Durmuş, Türkiye genelinde sendikalaşma oranı yüzde 11’lerde seyrederken, gazetecilik mesleğinde yüzde 7.87 olduğuna dikkat çekti. İktidarın internet alanında çalışan gazeteciyi gazeteci olarak görmediğini kaydeden Durmuş, “Kayıtlı gazeteciler kadar en az onların iki kadar gazeteci çalışıyor. 2013 yılında iş kolumuzda 145 bin çalışan vardı, 2020 yılında çalışan sayısı 86 bine düştü. Bir bebek mağazası ayda bir dergi çıkardığı için bizim işkolumuzda ama internet medyası bu işin içinde değil” dedi. Çalışan gazeteci sayısında 7 yılda yüzde 26’lık erime olduğunu, Cumhurbaşkanlığı İletişim Merkezi’ne göre 17 bin 500 gazeteci olduğunu, Çalışma Bakanlığı verilerine göre gazeteci sayısının 22 bin 574 olduğunu bildiren Durmuş, “İletişim fakültesi her yıl 10 bin civarında muzun veriyor, mezunlarının yüzde 90’ı mezun olduktan sonra başka işlere yöneliyor. Ülke genelinde işsizlik oranı yüzde 12’lerde iken gazetecilerde işsizlik oranı yüzde 30’larda” bilgisini paylaştı. 9 bin 200 çalışanın basın kartı olduğunu belirten Durmuş, 15 Temmuz’dan sonra çok sayıda kartın iptal edildiğini, 625 gazetecinin kartının halen incelemede olduğunu kaydetti.

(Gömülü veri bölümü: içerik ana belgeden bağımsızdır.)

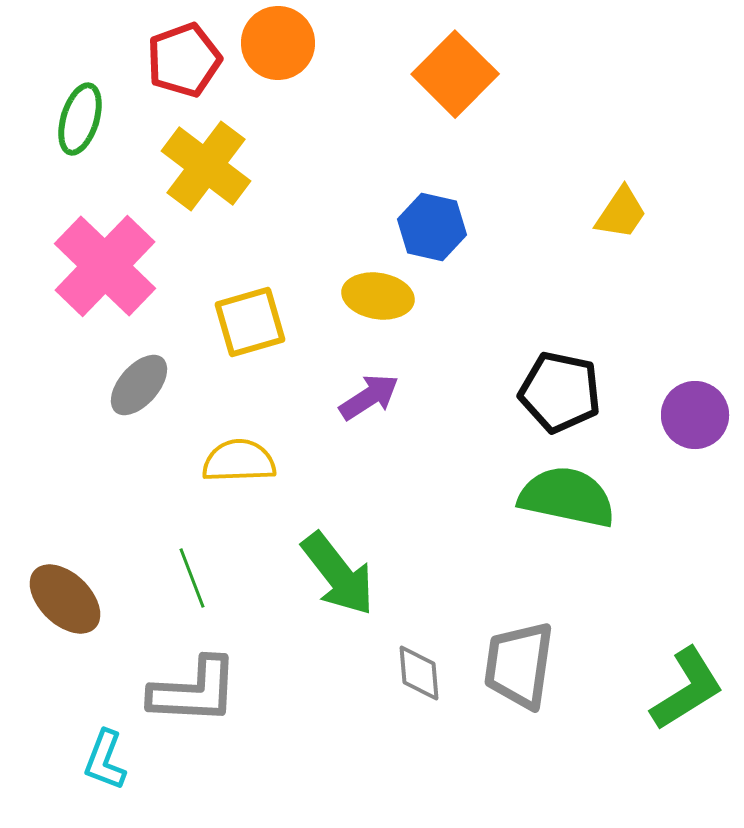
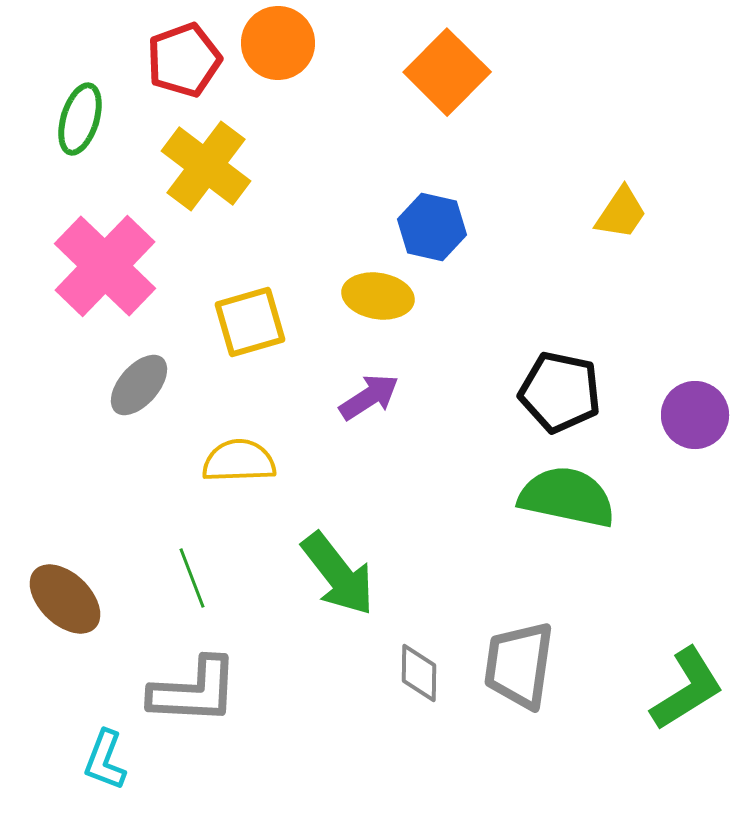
orange square: moved 8 px left, 2 px up
gray diamond: rotated 6 degrees clockwise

'SAĞLIKÇILARDAN SONRA EN RİSKLİ MESLEK'
Durmuş, gazetecilerin büyük çoğunluğunun kısa çalışma ödeneğinden yararlandığını söylerken, bazı işverenin devletin verdiği desteğin üzerine tamamladığını söyledi. Pandemi döneminde sağlıkçılardan sonra en riskli meslek gurubunun gazeteciler olduğunu vurgulayan Durmuş, “Meslektaşlarımız haber hazırlarken korunaksız çalıştırıldı. Pandemide 20 meslektaşımız koronadan öldü” dedi.

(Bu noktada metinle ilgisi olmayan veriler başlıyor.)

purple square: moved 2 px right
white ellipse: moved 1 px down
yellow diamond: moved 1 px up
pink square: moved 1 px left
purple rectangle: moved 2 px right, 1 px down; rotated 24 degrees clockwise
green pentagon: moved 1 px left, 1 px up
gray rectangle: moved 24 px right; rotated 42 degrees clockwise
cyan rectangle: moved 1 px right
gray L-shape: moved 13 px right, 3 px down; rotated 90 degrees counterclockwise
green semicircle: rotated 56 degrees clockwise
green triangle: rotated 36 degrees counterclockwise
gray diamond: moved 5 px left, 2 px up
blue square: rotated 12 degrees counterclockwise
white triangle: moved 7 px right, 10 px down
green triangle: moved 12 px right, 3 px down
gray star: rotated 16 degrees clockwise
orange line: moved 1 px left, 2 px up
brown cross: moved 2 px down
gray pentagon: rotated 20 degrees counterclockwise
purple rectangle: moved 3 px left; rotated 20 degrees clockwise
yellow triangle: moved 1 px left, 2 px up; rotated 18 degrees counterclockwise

İHLALLER RAPORLARA YANSIDI
ÇGD Başkanı Can Güleryüzlü, basın yayın alanının işgal altında olduğunu ifade etti. Gazeteciliğin sıradan bir meslek haline sokulmaya çalışılarak kontrol edilmek istendiğini kaydeden Güleryüzlü, yapılan her düzenleme ile gazetecilerin özlük haklarının kaybedildiğini söyledi. “Bu dönemin değişeceğini biliyoruz. Sular çekildiğinde nasıl bir tahribatla karşı karşıyla kalacağız, buna bakalım” diyen Güleryüz, yaşanan tahribatları kayıt altına almak için 2015 yılından beri rapor açıkladıklarını belirtti. Güleryüzlü, geçen yılın ay ay basın raporları ve ihlallerle ilgili bilgi verdi.